Source texts of formatted documents:
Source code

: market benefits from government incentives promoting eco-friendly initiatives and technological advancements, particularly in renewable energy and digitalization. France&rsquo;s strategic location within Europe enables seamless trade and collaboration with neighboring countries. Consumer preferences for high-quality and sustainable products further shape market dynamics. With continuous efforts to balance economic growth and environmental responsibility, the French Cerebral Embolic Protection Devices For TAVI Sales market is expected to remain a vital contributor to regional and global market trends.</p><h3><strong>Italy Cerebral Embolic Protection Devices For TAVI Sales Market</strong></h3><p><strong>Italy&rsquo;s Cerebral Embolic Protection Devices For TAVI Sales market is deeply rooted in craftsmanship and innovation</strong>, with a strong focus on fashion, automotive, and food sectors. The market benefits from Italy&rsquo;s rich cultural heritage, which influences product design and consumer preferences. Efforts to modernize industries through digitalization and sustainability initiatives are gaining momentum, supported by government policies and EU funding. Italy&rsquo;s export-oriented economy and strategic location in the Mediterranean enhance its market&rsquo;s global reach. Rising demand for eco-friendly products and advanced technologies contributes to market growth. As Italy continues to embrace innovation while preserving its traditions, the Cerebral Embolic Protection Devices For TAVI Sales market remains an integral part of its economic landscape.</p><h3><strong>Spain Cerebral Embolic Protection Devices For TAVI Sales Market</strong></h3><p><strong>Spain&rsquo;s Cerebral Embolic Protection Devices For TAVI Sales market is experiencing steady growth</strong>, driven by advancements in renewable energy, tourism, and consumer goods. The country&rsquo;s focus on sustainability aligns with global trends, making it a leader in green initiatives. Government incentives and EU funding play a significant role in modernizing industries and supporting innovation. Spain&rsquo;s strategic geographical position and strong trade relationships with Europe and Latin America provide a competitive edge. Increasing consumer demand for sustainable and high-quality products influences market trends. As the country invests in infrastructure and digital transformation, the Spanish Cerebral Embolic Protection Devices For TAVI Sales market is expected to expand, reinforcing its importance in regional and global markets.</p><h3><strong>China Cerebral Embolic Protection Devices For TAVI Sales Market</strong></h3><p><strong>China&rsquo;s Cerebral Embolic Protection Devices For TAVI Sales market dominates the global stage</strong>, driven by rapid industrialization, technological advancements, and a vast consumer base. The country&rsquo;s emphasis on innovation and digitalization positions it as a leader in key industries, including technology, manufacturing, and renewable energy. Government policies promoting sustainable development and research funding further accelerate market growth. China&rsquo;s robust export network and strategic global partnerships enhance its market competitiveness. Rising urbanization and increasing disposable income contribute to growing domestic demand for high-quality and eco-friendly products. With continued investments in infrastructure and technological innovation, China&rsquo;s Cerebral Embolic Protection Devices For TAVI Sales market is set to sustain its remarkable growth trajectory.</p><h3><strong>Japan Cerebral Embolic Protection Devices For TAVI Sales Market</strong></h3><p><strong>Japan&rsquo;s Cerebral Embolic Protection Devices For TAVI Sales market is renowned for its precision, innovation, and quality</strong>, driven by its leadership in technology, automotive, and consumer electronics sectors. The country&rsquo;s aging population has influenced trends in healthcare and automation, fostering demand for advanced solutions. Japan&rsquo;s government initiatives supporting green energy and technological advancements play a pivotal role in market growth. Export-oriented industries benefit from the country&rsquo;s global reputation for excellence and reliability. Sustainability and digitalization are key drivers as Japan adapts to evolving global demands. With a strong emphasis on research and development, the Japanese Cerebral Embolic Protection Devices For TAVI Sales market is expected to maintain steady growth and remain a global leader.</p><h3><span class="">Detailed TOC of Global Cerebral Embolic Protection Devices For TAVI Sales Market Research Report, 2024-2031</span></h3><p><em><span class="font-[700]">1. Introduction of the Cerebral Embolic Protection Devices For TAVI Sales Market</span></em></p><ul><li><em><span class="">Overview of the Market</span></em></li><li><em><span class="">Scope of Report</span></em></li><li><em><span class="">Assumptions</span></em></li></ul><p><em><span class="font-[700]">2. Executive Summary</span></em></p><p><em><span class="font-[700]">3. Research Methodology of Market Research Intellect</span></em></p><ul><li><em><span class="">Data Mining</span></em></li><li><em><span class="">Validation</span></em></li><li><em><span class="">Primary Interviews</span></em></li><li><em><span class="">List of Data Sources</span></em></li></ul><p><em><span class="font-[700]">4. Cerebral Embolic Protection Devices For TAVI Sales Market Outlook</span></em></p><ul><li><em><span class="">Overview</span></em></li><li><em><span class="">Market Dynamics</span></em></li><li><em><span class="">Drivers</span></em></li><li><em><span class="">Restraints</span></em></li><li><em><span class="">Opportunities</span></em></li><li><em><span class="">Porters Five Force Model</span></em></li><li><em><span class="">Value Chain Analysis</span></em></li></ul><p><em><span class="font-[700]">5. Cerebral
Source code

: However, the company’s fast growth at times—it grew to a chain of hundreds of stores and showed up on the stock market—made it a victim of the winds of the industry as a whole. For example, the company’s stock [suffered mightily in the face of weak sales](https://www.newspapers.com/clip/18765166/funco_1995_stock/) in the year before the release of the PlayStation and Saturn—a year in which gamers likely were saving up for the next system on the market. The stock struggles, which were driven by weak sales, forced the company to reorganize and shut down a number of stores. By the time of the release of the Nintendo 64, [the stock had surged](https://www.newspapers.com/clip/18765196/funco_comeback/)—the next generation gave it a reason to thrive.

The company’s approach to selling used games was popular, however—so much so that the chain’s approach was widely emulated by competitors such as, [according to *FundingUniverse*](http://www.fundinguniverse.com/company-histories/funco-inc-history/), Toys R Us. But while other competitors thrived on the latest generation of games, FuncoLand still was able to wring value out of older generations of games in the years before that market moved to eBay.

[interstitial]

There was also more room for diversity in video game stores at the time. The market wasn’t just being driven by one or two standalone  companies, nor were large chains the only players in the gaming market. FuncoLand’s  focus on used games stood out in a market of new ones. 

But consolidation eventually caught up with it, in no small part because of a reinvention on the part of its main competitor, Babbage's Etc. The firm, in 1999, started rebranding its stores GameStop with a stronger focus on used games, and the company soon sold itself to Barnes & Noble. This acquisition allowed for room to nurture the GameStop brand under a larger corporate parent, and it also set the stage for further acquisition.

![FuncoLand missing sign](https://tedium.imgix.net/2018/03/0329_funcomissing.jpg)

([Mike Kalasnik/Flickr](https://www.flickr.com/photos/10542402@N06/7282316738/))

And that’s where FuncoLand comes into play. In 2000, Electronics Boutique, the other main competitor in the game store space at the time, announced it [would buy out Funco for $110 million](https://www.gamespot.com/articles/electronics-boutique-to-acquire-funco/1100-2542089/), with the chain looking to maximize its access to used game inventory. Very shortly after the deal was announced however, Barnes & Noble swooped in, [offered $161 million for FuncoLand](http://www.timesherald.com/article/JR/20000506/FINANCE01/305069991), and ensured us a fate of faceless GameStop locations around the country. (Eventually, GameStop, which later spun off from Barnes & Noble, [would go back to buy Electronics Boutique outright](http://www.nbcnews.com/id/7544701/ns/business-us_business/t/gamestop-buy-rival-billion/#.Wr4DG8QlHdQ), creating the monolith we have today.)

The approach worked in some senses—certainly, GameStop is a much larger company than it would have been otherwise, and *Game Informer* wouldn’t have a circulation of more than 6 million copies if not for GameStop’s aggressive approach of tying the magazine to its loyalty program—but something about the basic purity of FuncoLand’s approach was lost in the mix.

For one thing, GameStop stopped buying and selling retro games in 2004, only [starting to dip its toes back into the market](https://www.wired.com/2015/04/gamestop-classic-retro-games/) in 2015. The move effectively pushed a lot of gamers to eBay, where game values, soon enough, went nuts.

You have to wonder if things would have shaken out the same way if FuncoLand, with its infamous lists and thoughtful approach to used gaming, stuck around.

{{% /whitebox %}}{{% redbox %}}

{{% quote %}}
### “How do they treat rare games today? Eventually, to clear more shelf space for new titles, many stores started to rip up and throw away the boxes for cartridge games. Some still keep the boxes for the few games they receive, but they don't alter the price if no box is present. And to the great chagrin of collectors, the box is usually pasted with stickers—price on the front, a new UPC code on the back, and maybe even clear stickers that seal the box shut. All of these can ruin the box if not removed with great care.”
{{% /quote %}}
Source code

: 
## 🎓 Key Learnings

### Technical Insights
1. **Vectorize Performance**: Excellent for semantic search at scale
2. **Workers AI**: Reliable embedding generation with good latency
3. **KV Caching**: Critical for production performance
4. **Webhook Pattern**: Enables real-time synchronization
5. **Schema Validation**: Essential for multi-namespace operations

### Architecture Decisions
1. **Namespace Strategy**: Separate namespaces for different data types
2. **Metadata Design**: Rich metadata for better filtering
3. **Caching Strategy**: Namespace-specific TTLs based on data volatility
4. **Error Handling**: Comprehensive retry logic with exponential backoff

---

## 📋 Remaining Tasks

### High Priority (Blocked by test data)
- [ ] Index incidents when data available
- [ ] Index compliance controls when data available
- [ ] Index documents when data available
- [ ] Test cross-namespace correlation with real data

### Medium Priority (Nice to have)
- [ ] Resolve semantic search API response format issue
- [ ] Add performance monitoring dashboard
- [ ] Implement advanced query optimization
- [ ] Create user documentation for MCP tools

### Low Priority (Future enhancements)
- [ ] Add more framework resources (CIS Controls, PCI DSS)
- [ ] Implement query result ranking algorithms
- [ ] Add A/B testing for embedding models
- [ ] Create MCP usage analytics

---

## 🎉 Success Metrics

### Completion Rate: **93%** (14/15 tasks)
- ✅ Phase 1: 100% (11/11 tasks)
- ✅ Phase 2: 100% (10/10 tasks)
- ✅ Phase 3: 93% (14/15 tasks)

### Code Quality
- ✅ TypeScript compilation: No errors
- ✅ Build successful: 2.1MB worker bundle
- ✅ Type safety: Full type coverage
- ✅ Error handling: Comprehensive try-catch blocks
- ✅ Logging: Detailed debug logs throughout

INSTRUCTION: List each line of the rows above that contains the string "real". Case counts.

EXPECTED ANSWER:
4. **Webhook Pattern**: Enables real-time synchronization
- [ ] Test cross-namespace correlation with real data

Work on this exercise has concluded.